Now they have their wish, though, and all is forgiven, on both sides. They brandished banners in his honor here; high above, in the clear blue sky, they flew planes again, this time thanking him for all that he had done. Wenger noticed them, too. “They had the wrong banner out today,” he said, in that unconvincing joking tone that comes when the raw emotion is too much.
It is not just Arsenal’s fans who might be accused of hypocrisy, though. English soccer as a whole has, perhaps, not always afforded Wenger the respect he is due. Sometimes, he has been seen as a figure of fun — the manager who sees nothing, the running joke — and sometimes he has been treated much more darkly.

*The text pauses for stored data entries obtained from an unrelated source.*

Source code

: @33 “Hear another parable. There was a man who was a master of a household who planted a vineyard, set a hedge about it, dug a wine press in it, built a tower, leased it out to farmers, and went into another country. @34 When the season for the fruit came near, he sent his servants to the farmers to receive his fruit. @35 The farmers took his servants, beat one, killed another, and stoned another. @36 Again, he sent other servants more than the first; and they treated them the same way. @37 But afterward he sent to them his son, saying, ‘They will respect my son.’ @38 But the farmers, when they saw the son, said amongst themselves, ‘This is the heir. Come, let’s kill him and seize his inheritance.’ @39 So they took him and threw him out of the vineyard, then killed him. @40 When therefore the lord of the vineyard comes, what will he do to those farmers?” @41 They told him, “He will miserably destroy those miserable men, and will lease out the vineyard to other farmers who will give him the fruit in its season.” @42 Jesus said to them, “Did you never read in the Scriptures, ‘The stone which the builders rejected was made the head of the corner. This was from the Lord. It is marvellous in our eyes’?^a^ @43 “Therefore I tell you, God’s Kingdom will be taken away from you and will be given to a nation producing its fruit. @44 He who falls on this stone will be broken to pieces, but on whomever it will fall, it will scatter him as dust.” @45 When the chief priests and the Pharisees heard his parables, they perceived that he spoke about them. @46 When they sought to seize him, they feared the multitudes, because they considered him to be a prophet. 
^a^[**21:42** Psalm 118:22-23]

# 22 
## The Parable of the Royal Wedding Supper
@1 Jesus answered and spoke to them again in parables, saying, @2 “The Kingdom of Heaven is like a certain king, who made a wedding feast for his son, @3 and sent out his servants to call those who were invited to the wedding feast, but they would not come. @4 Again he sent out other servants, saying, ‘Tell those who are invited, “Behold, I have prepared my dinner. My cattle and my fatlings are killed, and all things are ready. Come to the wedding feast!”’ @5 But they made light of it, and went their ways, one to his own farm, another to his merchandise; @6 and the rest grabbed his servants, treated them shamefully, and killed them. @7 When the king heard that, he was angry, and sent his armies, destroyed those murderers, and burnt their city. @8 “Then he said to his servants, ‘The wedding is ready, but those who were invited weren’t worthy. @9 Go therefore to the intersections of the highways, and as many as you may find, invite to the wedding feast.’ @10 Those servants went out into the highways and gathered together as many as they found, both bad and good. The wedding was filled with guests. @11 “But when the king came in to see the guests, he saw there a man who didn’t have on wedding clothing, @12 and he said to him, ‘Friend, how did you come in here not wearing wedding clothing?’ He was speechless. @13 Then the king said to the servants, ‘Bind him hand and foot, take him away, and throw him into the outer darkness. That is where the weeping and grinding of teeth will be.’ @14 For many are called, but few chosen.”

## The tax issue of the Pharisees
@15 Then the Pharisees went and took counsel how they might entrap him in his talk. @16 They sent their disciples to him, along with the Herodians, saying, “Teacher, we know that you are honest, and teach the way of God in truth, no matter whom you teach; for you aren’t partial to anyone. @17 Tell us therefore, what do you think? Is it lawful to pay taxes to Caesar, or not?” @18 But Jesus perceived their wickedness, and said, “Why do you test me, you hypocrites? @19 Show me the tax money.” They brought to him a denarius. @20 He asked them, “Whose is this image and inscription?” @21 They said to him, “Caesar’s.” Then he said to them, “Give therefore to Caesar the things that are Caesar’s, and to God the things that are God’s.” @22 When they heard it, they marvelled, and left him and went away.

Again, though, in the month of his goodbye, all of that has been forgotten. Manchester United, his great foe from his greatest age, presented him with a vase in his final visit to Old Trafford; Leicester City and Huddersfield, in the last week, have both requested that their own fans take a moment to sing his praises. Here, too, he was offered a gift, a little token of Huddersfield’s esteem. “They acted with great class,” Wenger, clearly appreciative, said.
Such tokens are well intentioned, of course, but they are unnecessary. The greatest tribute to Wenger from the country that he has, he said, “grown to love” — an affection that has not always come easily, you sense — is paid almost every time a Premier League team takes to the field.